Saved entries:
* * * * * * * * *

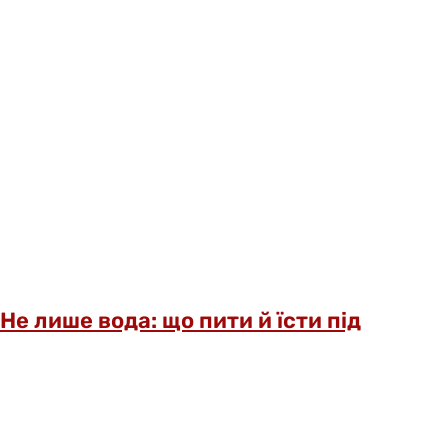
Не лише вода: що пити й їсти під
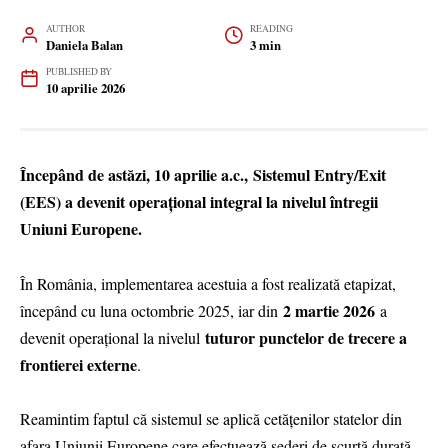
AUTHOR
READING
Daniela Balan
3 min
PUBLISHED BY
10 aprilie 2026
Începând de astăzi, 10 aprilie a.c., Sistemul Entry/Exit
(EES) a devenit operațional integral la nivelul întregii
Uniuni Europene.
În România, implementarea acestuia a fost realizată etapizat,
2 martie 2026
începând cu luna octombrie 2025, iar din
a
tuturor punctelor de trecere a
devenit operațional la nivelul
frontierei externe
.
Reamintim faptul că sistemul se aplică cetățenilor statelor din
afara Uniunii Europene care efectuează șederi de scurtă durată,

* * * * * * * * *

_TASK OBJECTIVE_
In copying the records above, pass over the pictures and keep every other word exactly.

_WRITTEN ANSWER_
Не лише вода: що пити й їсти під
AUTHOR
READING
Daniela Balan
3 min
PUBLISHED BY
10 aprilie 2026
Începând de astăzi, 10 aprilie a.c., Sistemul Entry/Exit
(EES) a devenit operațional integral la nivelul întregii
Uniuni Europene.
În România, implementarea acestuia a fost realizată etapizat,
2 martie 2026
începând cu luna octombrie 2025, iar din
a
tuturor punctelor de trecere a
devenit operațional la nivelul
frontierei externe
.
Reamintim faptul că sistemul se aplică cetățenilor statelor din
afara Uniunii Europene care efectuează șederi de scurtă durată,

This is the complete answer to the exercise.